How: Applying AI and Machine Learning to imaging happens through intensive training of models. Engineers have to create incredibly specific parameters within their algorithms that tell models how to identify pixelated or 3-dimensional characteristics of abnormalities, such as tumors. Their algorithms are generally focused on finding flagged biomarkers and the methodology is generally supported by support vector machines and random forest. Learning architectures can also be supported by convolutional neural networks that map images and focus on the extraction of key figures/points. All of these methods increase the quality and sensitivity of image readings such that they are more accurate when being processed through an algorithm than they are when read by the human eye, i.e. a radiologist. 

Who: CheXNeXt is an algorithm created by researchers out of Stanford University who sought to increase the accuracy of diagnoses of chest conditions by applying artificial intelligence and machine learning techniques to the imaging process. CheXNeXt works by training its dataset which consists of “112,120 frontal-view chest radiographs of 30,805 unique patients [and] using… automatic extraction method on radiology reports” before training its data. The training process “consists of 2 consecutive stages to account for the partially incorrect labels in the ChestX-ray14 dataset. First, an ensemble of networks is trained on the training set to predict the probability that each of the 14 pathologies is present in the image. The predictions of this ensemble are used to relabel the training and tuning sets. A new ensemble of networks are finally trained on this relabeled training set.
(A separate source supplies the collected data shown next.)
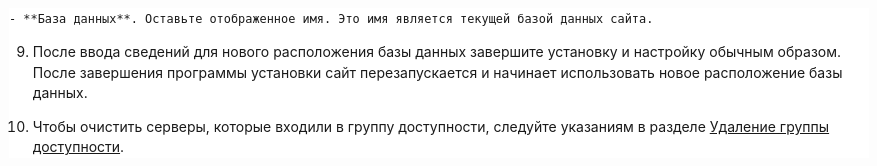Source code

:     - **База данных**. Оставьте отображенное имя. Это имя является текущей базой данных сайта.

9. После ввода сведений для нового расположения базы данных завершите установку и настройку обычным образом. После завершения программы установки сайт перезапускается и начинает использовать новое расположение базы данных.

10. Чтобы очистить серверы, которые входили в группу доступности, следуйте указаниям в разделе [Удаление группы доступности](https://docs.microsoft.com/sql/database-engine/availability-groups/windows/remove-an-availability-group-sql-server).
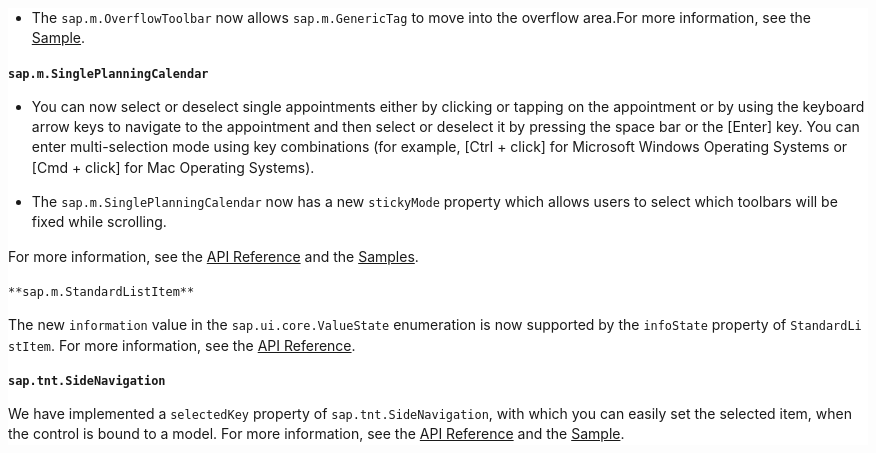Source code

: -   The `sap.m.OverflowToolbar` now allows `sap.m.GenericTag` to move into the overflow area.For more information, see the [Sample](https://openui5.hana.ondemand.com/#/sample/sap.m.sample.OverflowToolbarSimple/preview).




</td>
</tr>
<tr>
<td valign="top">

**`sap.m.SinglePlanningCalendar`**

-   You can now select or deselect single appointments either by clicking or tapping on the appointment or by using the keyboard arrow keys to navigate to the appointment and then select or deselect it by pressing the space bar or the [Enter\] key. You can enter multi-selection mode using key combinations \(for example, [Ctrl + click\] for Microsoft Windows Operating Systems or [Cmd + click\] for Mac Operating Systems\).

-   The `sap.m.SinglePlanningCalendar` now has a new `stickyMode` property which allows users to select which toolbars will be fixed while scrolling.


For more information, see the [API Reference](https://openui5.hana.ondemand.com/#/api/sap.m.SinglePlanningCalendar) and the [Samples](https://openui5.hana.ondemand.com/#/entity/sap.m.SinglePlanningCalendar).



</td>
</tr>
<tr>
<td valign="top">

`**sap.m.StandardListItem**`

The new `information` value in the `sap.ui.core.ValueState` enumeration is now supported by the `infoState` property of `StandardListItem`. For more information, see the [API Reference](https://openui5.hana.ondemand.com/#/api/sap.m.StandardListItem/methods/getInfoState).



</td>
</tr>
<tr>
<td valign="top">

**`sap.tnt.SideNavigation`**

We have implemented a `selectedKey` property of `sap.tnt.SideNavigation`, with which you can easily set the selected item, when the control is bound to a model. For more information, see the [API Reference](https://openui5.hana.ondemand.com/#/api/sap.tnt.SideNavigation) and the [Sample](https://openui5.hana.ondemand.com/#/sample/sap.tnt.sample.ToolPage/preview).



</td>
</tr>
<tr>
<td valign="top">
Without any additional supervision, CheXNeXt produces heat maps that identify locations in the chest radiograph that contribute most to the network’s classification using class activation mappings (CAMs).” With these datasets CheXNeXt is able to accurately diagnose 14 chest-related diseases with more accuracy than a radiologist. 

Conclusion

Artificial intelligence techniques have not yet made their way into the mainstream. However, initial research and testing suggests that the application of AI and machine learning can have an important impact on the diagnosis of many conditions picked up by x-rays. CheXNeXt is one of a few companies that is leading the way on this initiative and, hopefully, as time goes on we will see applications of this technology to x-rays in search of conditions such as bone cancer, digestive tract issues, osteoporosis and arthritis. Additionally, this is a hopeful step that researchers can reduce the need for repetitive x-rays by making diagnoses happen in a more efficient manner – one in which artificial intelligence supports a radiologist.